━━━ Brano ━━━

«Noi eritrei, in fuga perché vogliamo vivere»
La tragedia del popolo eritreo, sottoposto da 25 anni a una feroce dittatura. Ma il viaggio attraverso il Sinai si trasforma in un inferno, come ha raccontato Fessaha Alganesh, medico di origine eritrea, naturalizzata italiana, che da quasi vent’anni si occupa di immigrazione, nell'ultimo incontro del ciclo promosso dall'Azione cattolica del vicariato di Agna su migrazioni e accoglienza.
Migrazioni e accoglienza sono i due temi affrontati dall’Azione cattolica del vicariato di Agna in un percorso in tre tappe.
Dopo il film Io sto con la sposa e un incontro di ascolto dei rifugiati residenti ad Arzercavalli, nell'ultima tappa del progetto l’attenzione si è focalizzata sulla storia di Fessaha Alganesh, medico di origine eritrea, naturalizzata italiana, che da quasi vent’anni si occupa di immigrazione.

━━━

Ricopia dal brano sopra, senza cambiare nulla, il tratto che inizia con le parole «La tragedia del» e termina con le parole «in tre tappe.».

━━━ Informazioni estratte ━━━

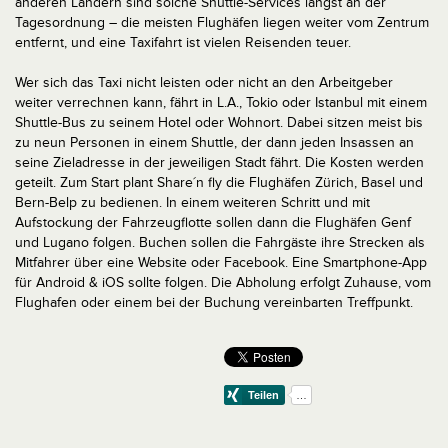
anderen Ländern sind solche Shuttle-Services längst an der
Tagesordnung – die meisten Flughäfen liegen weiter vom Zentrum
entfernt, und eine Taxifahrt ist vielen Reisenden teuer.
Wer sich das Taxi nicht leisten oder nicht an den Arbeitgeber
weiter verrechnen kann, fährt in L.A., Tokio oder Istanbul mit einem
Shuttle-Bus zu seinem Hotel oder Wohnort. Dabei sitzen meist bis
zu neun Personen in einem Shuttle, der dann jeden Insassen an
seine Zieladresse in der jeweiligen Stadt fährt. Die Kosten werden
geteilt. Zum Start plant Share´n fly die Flughäfen Zürich, Basel und
Bern-Belp zu bedienen. In einem weiteren Schritt und mit
Aufstockung der Fahrzeugflotte sollen dann die Flughäfen Genf
und Lugano folgen. Buchen sollen die Fahrgäste ihre Strecken als
Mitfahrer über eine Website oder Facebook. Eine Smartphone-App
für Android & iOS sollte folgen. Die Abholung erfolgt Zuhause, vom
Flughafen oder einem bei der Buchung vereinbarten Treffpunkt.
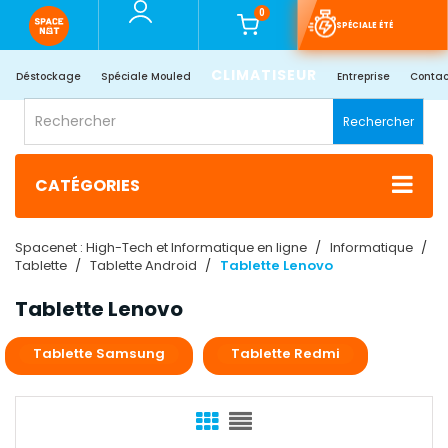
0
SPÉCIALE ÉTÉ
CLIMATISEUR
Déstockage
Spéciale Mouled
Entreprise
Contac
Rechercher
CATÉGORIES
Spacenet : High-Tech et Informatique en ligne
Informatique
Tablette
Tablette Android
Tablette Lenovo
Tablette Lenovo
Tablette Samsung
Tablette Redmi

━━━

### Soluzione
La tragedia del popolo eritreo, sottoposto da 25 anni a una feroce dittatura. Ma il viaggio attraverso il Sinai si trasforma in un inferno, come ha raccontato Fessaha Alganesh, medico di origine eritrea, naturalizzata italiana, che da quasi vent’anni si occupa di immigrazione, nell'ultimo incontro del ciclo promosso dall'Azione cattolica del vicariato di Agna su migrazioni e accoglienza.
Migrazioni e accoglienza sono i due temi affrontati dall’Azione cattolica del vicariato di Agna in un percorso in tre tappe.